__What is expected__: Reproduce every line of text in the entries below character for character, leaving the pictures out of your answer.

(Data section begins)

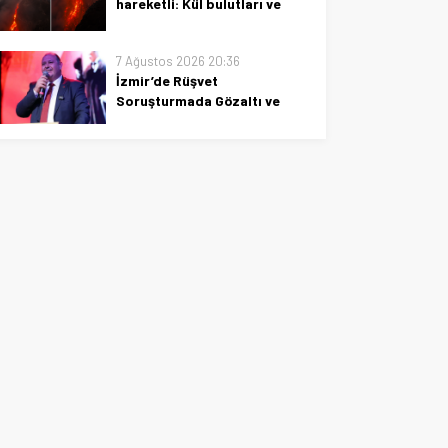
hareketli: Kül bulutları ve
uçuşlar etkileniyor
Etna Yanardağı yeniden
7 Ağustos 2026 20:36
hareketli: kül bulutları uçuşları
İzmir’de Rüşvet
etkiliyor; bölge halkı ve yetkililer
Soruşturmada Gözaltı ve
güvenlik için önlemleri artırdı.
Tutuklama
İzmir'de rüşvet iddiası: gözaltı
ve tutuklama gelişmeleri, olayın
ayrıntıları ve etkileri hakkında
güncel bilgiler.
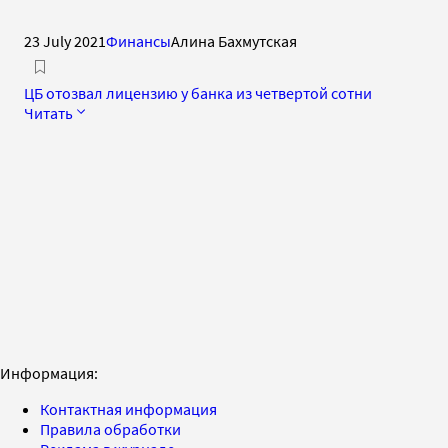
23 July 2021
Финансы
Алина Бахмутская
ЦБ отозвал лицензию у банка из четвертой сотни
Читать
Информация:
Контактная информация
Правила обработки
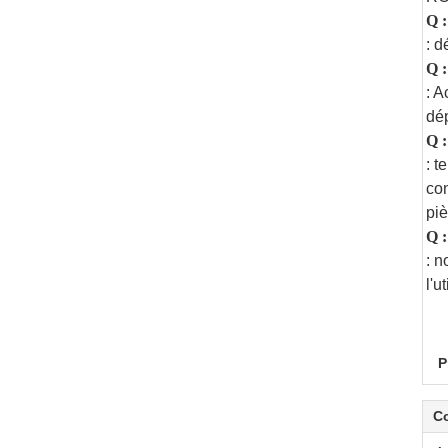
Q :
: d
Q :
: A
dép
Q :
: t
con
piè
Q :
: n
l'u
P
C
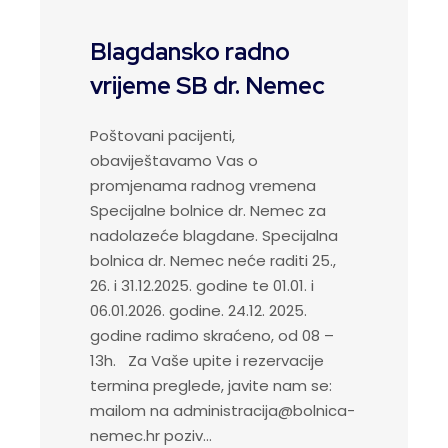
Blagdansko radno
vrijeme SB dr. Nemec
Poštovani pacijenti,
obaviještavamo Vas o
promjenama radnog vremena
Specijalne bolnice dr. Nemec za
nadolazeće blagdane. Specijalna
bolnica dr. Nemec neće raditi 25.,
26. i 31.12.2025. godine te 01.01. i
06.01.2026. godine. 24.12. 2025.
godine radimo skraćeno, od 08 –
13h. Za Vaše upite i rezervacije
termina preglede, javite nam se:
mailom na administracija@bolnica-
nemec.hr poziv…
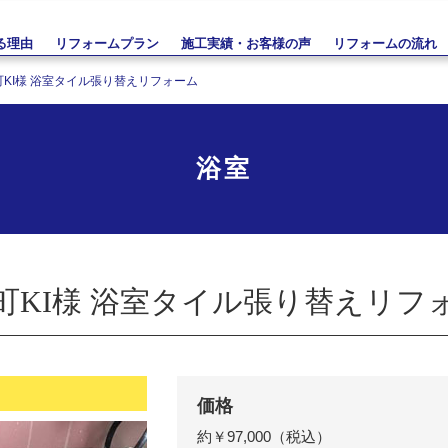
る理由
リフォームプラン
施工実績・お客様の声
リフォームの流れ
町KI様 浴室タイル張り替えリフォーム
浴室
町KI様 浴室タイル張り替えリフ
価格
約￥97,000（税込）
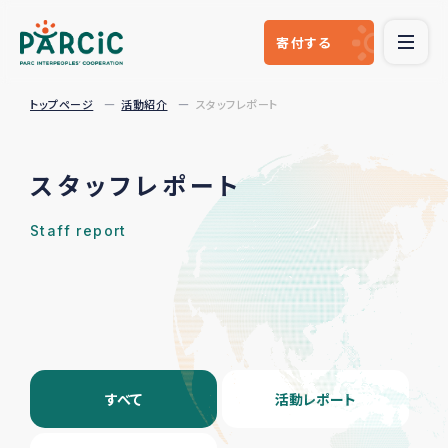
寄付
する
トップページ
活動紹介
スタッフレポート
スタッフレポート
Staff report
すべて
活動レポート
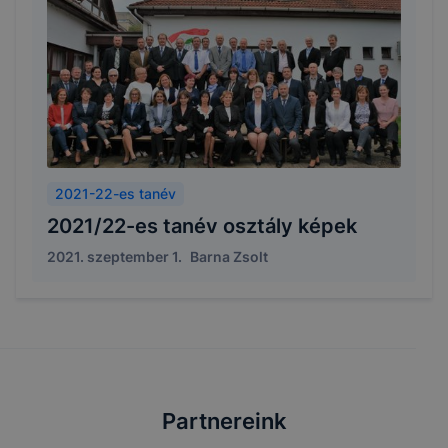
2021-22-es tanév
2021/22-es tanév osztály képek
2021. szeptember 1.
Barna Zsolt
Partnereink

(Data section ends)

__Result of this task__:
hareketli: Kül bulutları ve
uçuşlar etkileniyor
Etna Yanardağı yeniden
7 Ağustos 2026 20:36
hareketli: kül bulutları uçuşları
İzmir’de Rüşvet
etkiliyor; bölge halkı ve yetkililer
Soruşturmada Gözaltı ve
güvenlik için önlemleri artırdı.
Tutuklama
İzmir'de rüşvet iddiası: gözaltı
ve tutuklama gelişmeleri, olayın
ayrıntıları ve etkileri hakkında
güncel bilgiler.
23 July 2021
Финансы
Алина Бахмутская
ЦБ отозвал лицензию у банка из четвертой сотни
Читать
Информация:
Контактная информация
Правила обработки
Q :
: d
Q :
: A
dép
Q :
: t
con
piè
Q :
: n
l'u
P
C
Blagdansko radno
vrijeme SB dr. Nemec
Poštovani pacijenti,
obaviještavamo Vas o
promjenama radnog vremena
Specijalne bolnice dr. Nemec za
nadolazeće blagdane. Specijalna
bolnica dr. Nemec neće raditi 25.,
26. i 31.12.2025. godine te 01.01. i
06.01.2026. godine. 24.12. 2025.
godine radimo skraćeno, od 08 –
13h. Za Vaše upite i rezervacije
termina preglede, javite nam se:
mailom na administracija@bolnica-
nemec.hr poziv…
る理由
リフォームプラン
施工実績・お客様の声
リフォームの流れ
町KI様 浴室タイル張り替えリフォーム
浴室
町KI様 浴室タイル張り替えリフ
価格
約￥97,000（税込）
寄付
する
トップページ
活動紹介
スタッフレポート
スタッフレポート
Staff report
すべて
活動レポート
2021-22-es tanév
2021/22-es tanév osztály képek
2021. szeptember 1.
Barna Zsolt
Partnereink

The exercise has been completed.